**Task brief:** Word for word, give the data again without its pictures.

━━━ Records shown ━━━

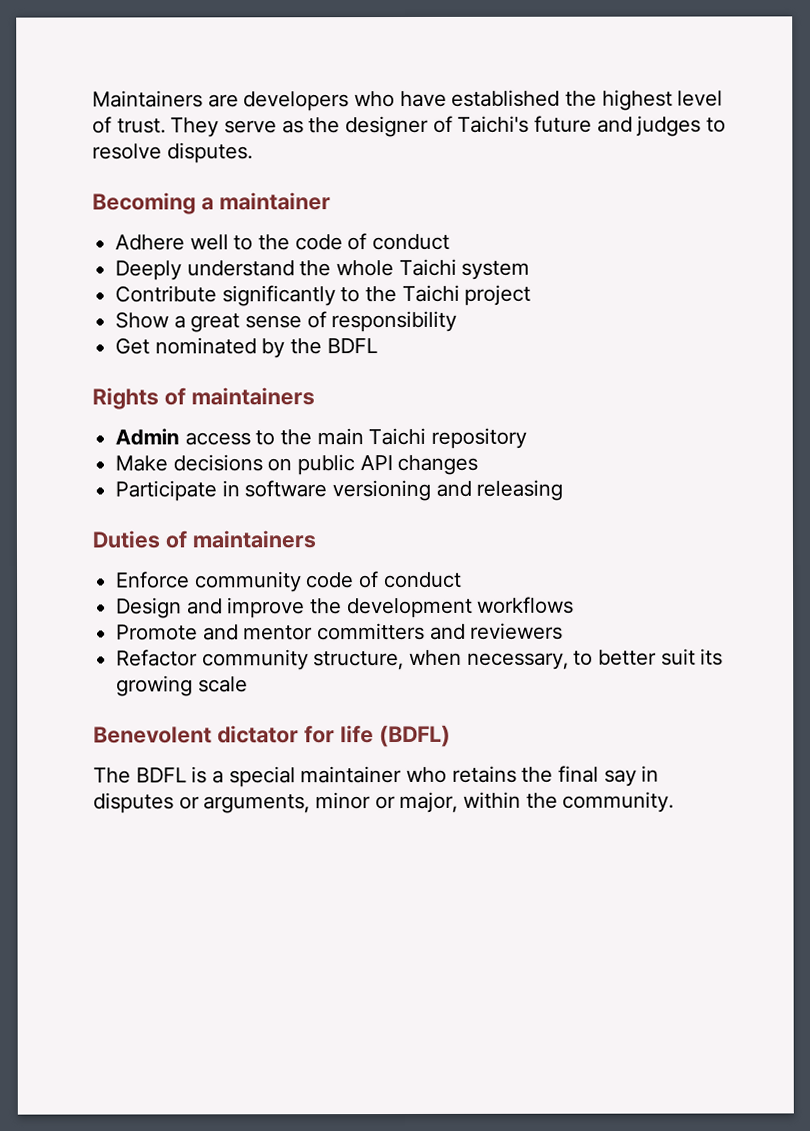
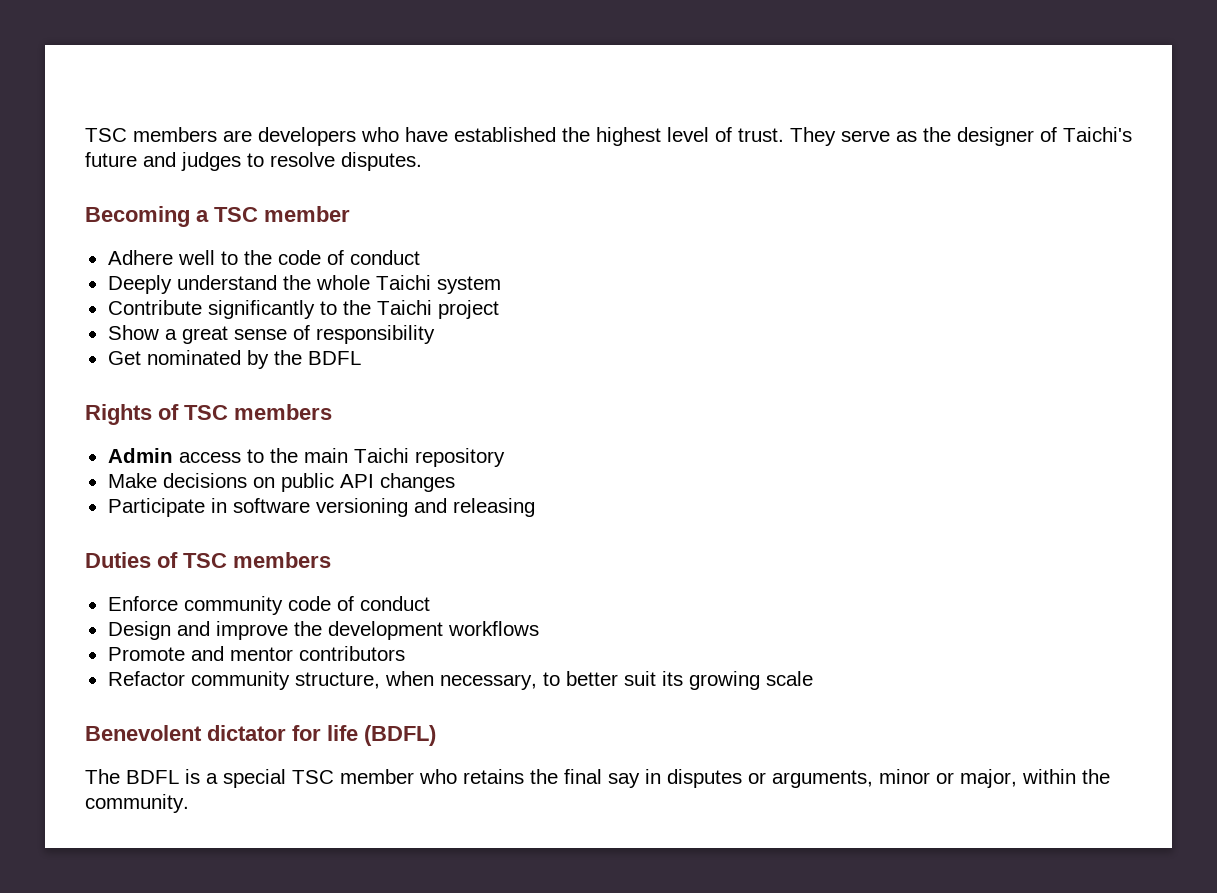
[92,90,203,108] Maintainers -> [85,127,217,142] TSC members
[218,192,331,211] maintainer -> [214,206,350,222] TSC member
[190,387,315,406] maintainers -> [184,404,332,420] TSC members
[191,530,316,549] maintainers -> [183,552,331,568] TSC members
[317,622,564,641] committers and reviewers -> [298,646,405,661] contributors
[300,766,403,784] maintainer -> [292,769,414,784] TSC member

━━━

**Task answer:**
[92,90,203,108] Maintainers -> [85,127,217,142] TSC members
[218,192,331,211] maintainer -> [214,206,350,222] TSC member
[190,387,315,406] maintainers -> [184,404,332,420] TSC members
[191,530,316,549] maintainers -> [183,552,331,568] TSC members
[317,622,564,641] committers and reviewers -> [298,646,405,661] contributors
[300,766,403,784] maintainer -> [292,769,414,784] TSC member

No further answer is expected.